Some of those savings never materialise anyway. Take the standard flat ceiling: plasterboard below, battens and trusses above, insulation draped across the top. In theory it sits in still air and performs at its rated value. In practice, wind enters the roof cavity at one end of the building and exits the other, washing through and over the insulation as it goes. “That ceiling is basically R1 if you’re lucky. You paid for R6.6 and got R1, but only when it’s windy.” Faults like that cost very little to avoid and a fortune to live with.

What builders can do tomorrow
In fairness, Kiwi homes are tighter than many assume. A typical new build leaks around six air changes an hour at 50 pascals, against roughly fifteen in Australia, and that from nothing more exotic than plasterboard, plywood and concrete slabs. But even at that level, a closed-up home traps moisture. Surveys show about half of New Zealand homes carry visible mould, worst in Auckland, where mild, damp winters prevent drying.

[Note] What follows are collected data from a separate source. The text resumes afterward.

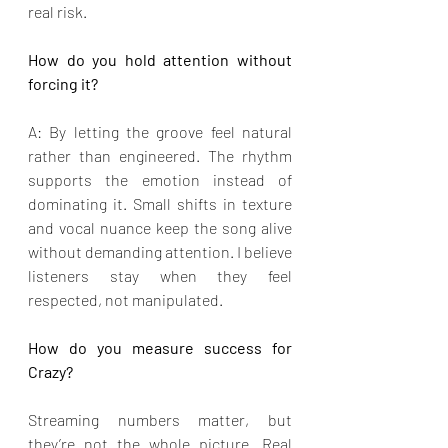
real risk.
How do you hold attention without 
forcing it?
A: By letting the groove feel natural 
rather than engineered. The rhythm 
supports the emotion instead of 
dominating it. Small shifts in texture 
and vocal nuance keep the song alive 
without demanding attention. I believe 
listeners stay when they feel 
respected, not manipulated.
How do you measure success for 
Crazy?
Streaming numbers matter, but 
they’re not the whole picture. Real 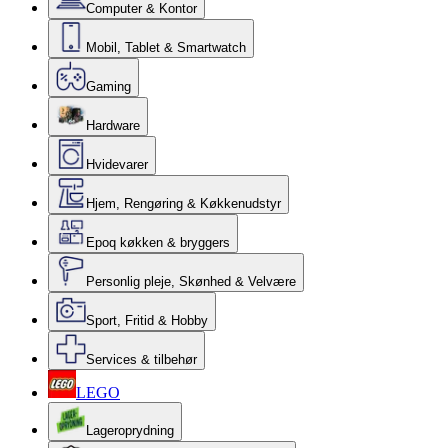
Computer & Kontor
Mobil, Tablet & Smartwatch
Gaming
Hardware
Hvidevarer
Hjem, Rengøring & Køkkenudstyr
Epoq køkken & bryggers
Personlig pleje, Skønhed & Velvære
Sport, Fritid & Hobby
Services & tilbehør
LEGO
Lageroprydning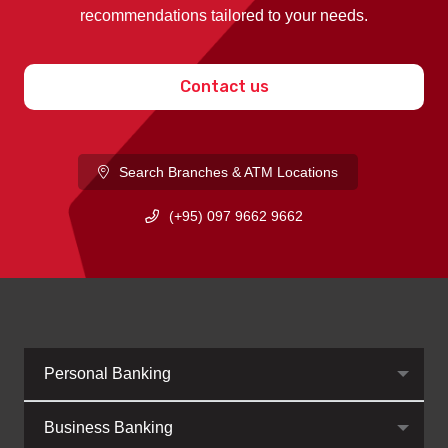
recommendations tailored to your needs.
Contact us
Search Branches & ATM Locations
(+95) 097 9662 9662
Personal Banking
Business Banking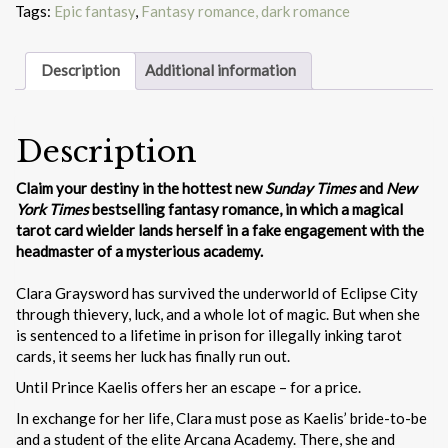
Tags:
Epic fantasy
,
Fantasy romance, dark romance
Description
Additional information
Description
Claim your destiny in the hottest new
Sunday Times
and
New
York Times
bestselling fantasy romance, in which a magical
tarot card wielder lands herself in a fake engagement with the
headmaster of a mysterious academy.
Clara Graysword has survived the underworld of Eclipse City
through thievery, luck, and a whole lot of magic. But when she
is sentenced to a lifetime in prison for illegally inking tarot
cards, it seems her luck has finally run out.
Until Prince Kaelis offers her an escape – for a price.
In exchange for her life, Clara must pose as Kaelis’ bride-to-be
and a student of the elite Arcana Academy. There, she and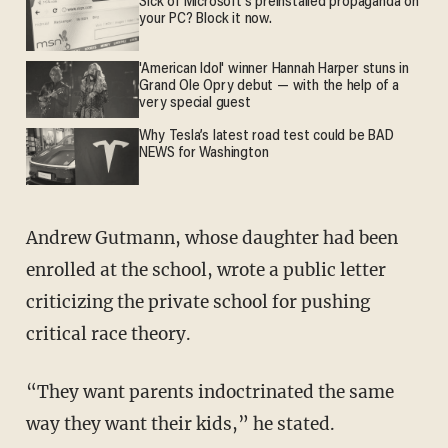
Sick of Microsoft's preinstalled propaganda on
your PC? Block it now.
'American Idol' winner Hannah Harper stuns in
Grand Ole Opry debut — with the help of a
very special guest
Why Tesla’s latest road test could be BAD
NEWS for Washington
Andrew Gutmann, whose daughter had been
enrolled at the school, wrote a public letter
criticizing the private school for pushing
critical race theory.
“They want parents indoctrinated the same
way they want their kids,” he stated.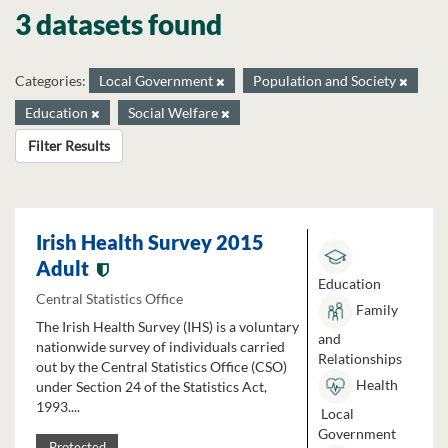
3 datasets found
Categories:
Local Government
Population and Society
Education
Social Welfare
Filter Results
Irish Health Survey 2015
Adult
Education
Central Statistics Office
Family
The Irish Health Survey (IHS) is a voluntary
and
nationwide survey of individuals carried
Relationships
out by the Central Statistics Office (CSO)
Health
under Section 24 of the Statistics Act,
1993....
Local
Government
Protected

“If you’ve got windows you can close, you need mechanical ventilation. That’s accepted wisdom everywhere except New Zealand and Australia.” Continuous ventilation manages moisture, thereby preventing damp, rot and mould; heat recovery adds efficiency, but Jason sees health as the main prize, with superior indoor air quality having instant health benefits in some cases. Retrofitting a system later, he says, costs far more than building it in.
For a builder who wants their next house to perform better without chasing certification, Jason suggests three changes that cost little beyond attention. The first is airtightness: treat the internal lining as a continuous air-control layer, seal the penetrations through the ceiling, and keep the plasterboard unbroken behind the bath, where it’s so often left open over a void. “A few hundred dollars of labour, no new products, can save 10 to 20% of the heating bill.” The second is wind-tightness: walk the outside of the building and close off every path the wind can take through the insulation.

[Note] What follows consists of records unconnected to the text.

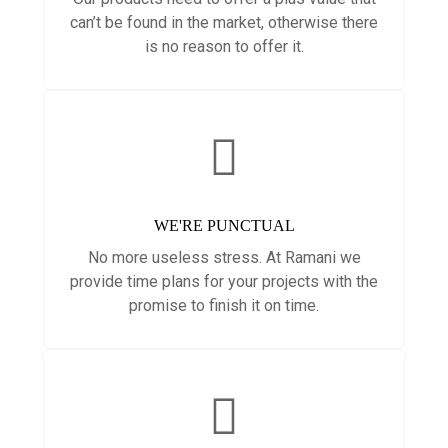
can’t be found in the market, otherwise there
is no reason to offer it.
WE'RE PUNCTUAL
No more useless stress. At Ramani we
provide time plans for your projects with the
promise to finish it on time.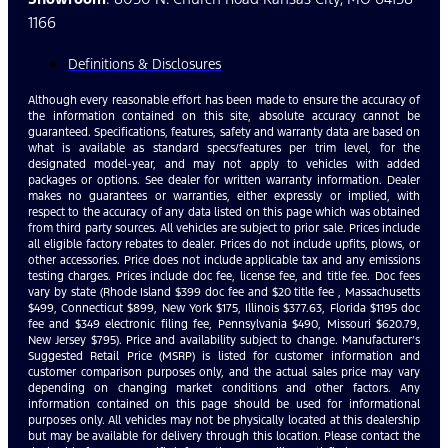
1166
Definitions & Disclosures
Although every reasonable effort has been made to ensure the accuracy of
the information contained on this site, absolute accuracy cannot be
guaranteed. Specifications, features, safety and warranty data are based on
what is available as standard specs/features per trim level, for the
designated model-year, and may not apply to vehicles with added
packages or options. See dealer for written warranty information. Dealer
makes no guarantees or warranties, either expressly or implied, with
respect to the accuracy of any data listed on this page which was obtained
from third party sources. All vehicles are subject to prior sale. Prices include
all eligible factory rebates to dealer. Prices do not include upfits, plows, or
other accessories. Price does not include applicable tax and any emissions
testing charges. Prices include doc fee, license fee, and title fee. Doc fees
vary by state (Rhode Island $399 doc fee and $20 title fee , Massachusetts
$499, Connecticut $899, New York $175, Illinois $377.63, Florida $1195 doc
fee and $349 electronic filing fee, Pennsylvania $490, Missouri $620.79,
New Jersey $795). Price and availability subject to change. Manufacturer’s
Suggested Retail Price (MSRP) is listed for customer information and
customer comparison purposes only, and the actual sales price may vary
depending on changing market conditions and other factors. Any
information contained on this page should be used for informational
purposes only. All vehicles may not be physically located at this dealership
but may be available for delivery through this location. Please contact the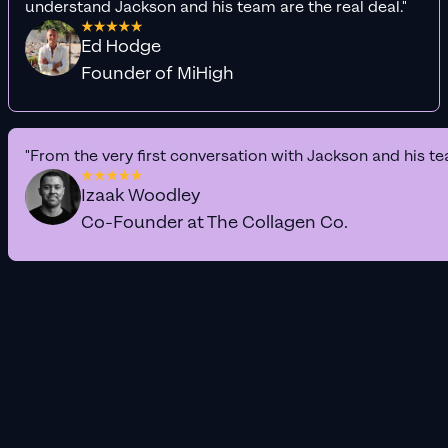
understand Jackson and his team are the real deal."
Ed Hodge
Founder of MiHigh
"From the very first conversation with Jackson and his te
Izaak Woodley
Co-Founder at The Collagen Co.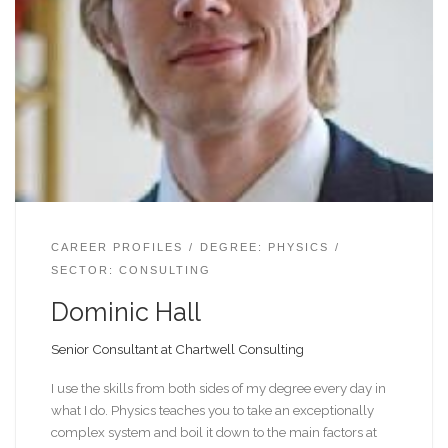
CAREER PROFILES
DEGREE: PHYSICS
SECTOR: CONSULTING
Dominic Hall
Senior Consultant at Chartwell Consulting
I use the skills from both sides of my degree every day in
what I do. Physics teaches you to take an exceptionally
complex system and boil it down to the main factors at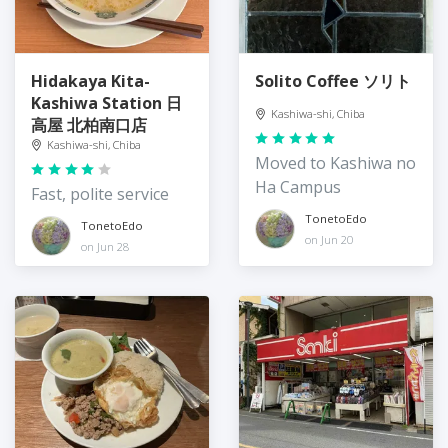
Hidakaya Kita-
Solito Coffee ソリト
Kashiwa Station 日
Kashiwa-shi, Chiba
高屋 北柏南口店
Kashiwa-shi, Chiba
Moved to Kashiwa no
Ha Campus
Fast, polite service
TonetoEdo
TonetoEdo
on Jun 20
on Jun 28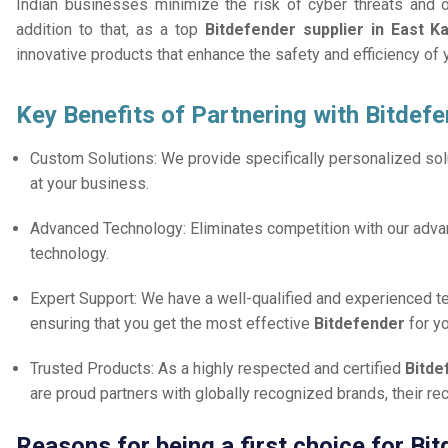
Indian businesses minimize the risk of cyber threats and 
addition to that, as a top
Bitdefender supplier in East 
innovative products that enhance the safety and efficiency of
Key Benefits of Partnering with Bitdefe
Custom Solutions: We provide specifically personalized solu
at your business.
Advanced Technology: Eliminates competition with our adv
technology.
Expert Support: We have a well-qualified and experienced 
ensuring that you get the most effective
Bitdefender
for y
Trusted Products: As a highly respected and certified
Bitde
are proud partners with globally recognized brands, their r
Reasons for being a first choice for B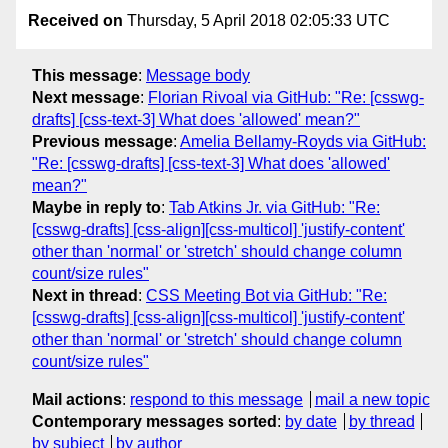
Received on
Thursday, 5 April 2018 02:05:33 UTC
This message
:
Message body
Next message
:
Florian Rivoal via GitHub: "Re: [csswg-
drafts] [css-text-3] What does 'allowed' mean?"
Previous message
:
Amelia Bellamy-Royds via GitHub:
"Re: [csswg-drafts] [css-text-3] What does 'allowed'
mean?"
Maybe in reply to
:
Tab Atkins Jr. via GitHub: "Re:
[csswg-drafts] [css-align][css-multicol] 'justify-content'
other than 'normal' or 'stretch' should change column
count/size rules"
Next in thread
:
CSS Meeting Bot via GitHub: "Re:
[csswg-drafts] [css-align][css-multicol] 'justify-content'
other than 'normal' or 'stretch' should change column
count/size rules"
Mail actions
:
respond to this message
mail a new topic
Contemporary messages sorted
:
by date
by thread
by subject
by author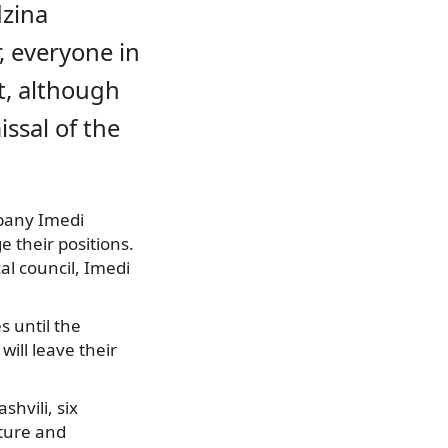
dzina
r, everyone in
t, although
ssal of the
pany Imedi
 their positions.
al council, Imedi
s until the
ill leave their
hvili, six
lture and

The third is continuous ventilation, often as simple as swapping the bathroom extract fan for a continuous-extract model, frequently cheaper than the standard unit at Bunnings, that runs quietly around the clock. Passive doesn’t mean a sealed box. With its ventilation running, a Passive House has more fresh air than an ordinary home, and because it warms faster, the people inside tend to throw the windows open in spring before their neighbours do. “Homes are supposed to be sanctuaries,” he says, “not somewhere you scrape through life on the least you can get away with.”
There is a caution. Adding high-performance products in a build you haven’t modelled can be a double-edged sword. Jason points to a recent UK external wall insulation programme with an alarming failure rate, driven, he says, by chasing energy savings at the lowest possible cost, with predictable results. The fix is knowledge, which is where the industry’s next generation comes in. Sustainable Engineering offers a certified tradesperson course and Master Builders Canterbury has funded scholarships to send apprentices through it.
Could every home be a Passive House one day? Jason thinks so, because it’s simply what a decent home is. And, unlike most upgrades, it pays back from day one in lower bills and better health. The technology and the products are already here, he says. What’s missing is the will to put the pieces together properly.